May 22, 2013
Written by Steven Macoy
Thursday, 01 December 2011 11:39
At the Greater Hartford Auto Show, the cars are truly the stars. There aren’t many distractions, just shiny new cars and trucks as far as the eye can see on the sprawling second floor of the Connecticut Convention Center. And there is always a surprise waiting at the next display — something even car guys who keep an eye on the market didn’t know was out there.We traveled 60 miles to the auto show Nov. 12 in a Chevrolet Sonic, General Motors’ newest subcompact and a worthy replacement for the adequate-at-best Aveo. Sure enough, the Chevy display included a new Sonic similar to our test car.
But the surprises lurked elsewhere among the dozens of cars on display. Foremost among them were:
• Front and center in the Nissan display was what appears to be the first crossover convertible — a soft-top, all-wheel-drive Murano CrossCabriolet. The tan 2011 model on display was priced at $48,000 and is rated at 17 mpg city, 22 highway. The automotive Web site edmunds.com says of the CrossCabriolet: “Just when we think we've seen every possible body style under the sun, out pops the 2012 Nissan Murano CrossCabriolet. This midsize four-passenger vehicle takes key attributes of two wildly divergent categories — the car-based crossover SUV and the soft-top convertible — and combines them to create something thoroughly unique.”
• We also didn’t know Buick was back in the compact-car business with the 2012 Verano (not to be confused with the forgotten Suzuki Verona), a gussied-up Chevrolet Cruze. We test-drove a Cruz and liked it, so the more upscale Verano has promise. It starts at $22,585 and delivers fuel economy in the 22/31 mpg range.

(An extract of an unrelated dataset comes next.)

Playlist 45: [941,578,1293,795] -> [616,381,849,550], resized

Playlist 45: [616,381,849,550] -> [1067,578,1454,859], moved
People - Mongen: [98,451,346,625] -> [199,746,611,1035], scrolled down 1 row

• The Nissan Leaf all-electric sedan drew good crowds. Nissan dealer representatives told show-goers the Leaf could go 100 miles on a charge. That’s more than double the somewhat bigger, more expensive Chevrolet Volt’s range in all-electric mode. The difference is the Volt also has a gasoline engine and 9-gallon tank, so when the battery dies, the Volt keeps going. The desirability of the $35,200 Leaf therefore hinges on establishment of a network of charging stations.
• Range Rover’s new Evoque, a rugged 3-door SUV, is stunning, but show-goers accustomed to very large Rovers were troubled by its compact size. For all its one-of-a-kind styling, it’s the second-lowest-priced model in the Rover line at $41,145. Shoppers who are considering a Toyota FJ Cruiser (base price, $25,990) may find the Evoque appealing as well.
• Near the exit door was a collection of Chrysler, Dodge and Jeep products. We sat in several of them and couldn’t help but notice how solidly built they seemed to be. The minivans and sedans we tried on for size exuded quality and attention to detail. Years ago, we owned a Dodge minivan that was well conceived and designed, but cheaply made. That’s not the case with its descendants.
• A gathering of tiny Fiat 500s occupied a patch of floor near the exit, and people flocked to them. Some show-goers liked them and some didn’t, but one reaction was universal: They made everyone smile. If cuteness translates into sales numbers, the adorable 500 will do well in the U.S market.
• The show featured the first Scion iQ we had seen. It’s not available in the Northeast yet. Reminiscent of the smartfortwo — that is, small — it has a wider stance and (we presume) a smoother-shifting transmission. The iQ comes with a continuously variable automatic and costs $15,900. It delivers 36 to 37 mpg.
• If you like the fuel-economy numbers and green cachet of the Toyota Prius, but find it too small, the roomy Prius V might be just what you’re looking for. The Prius V on display had a list price of $29,430; it featured a solar panel on the roof that powers ventilation fans when the car is parked. But the Prius V exacts a serious fuel-economy penalty of 7 to 8 mpg, compared with the 51-mpg original Prius.
• Speaking of Toyota, the era of bland styling appears to be coming to an end. The interior and exterior styling of the Prius V and other models catch and hold the appreciative eye, something Toyotas had been failing to do in recent years. Hyundai likewise had some sharp-looking cars on display, including the redesigned Elantra, the big Equus and the Genesis coupe.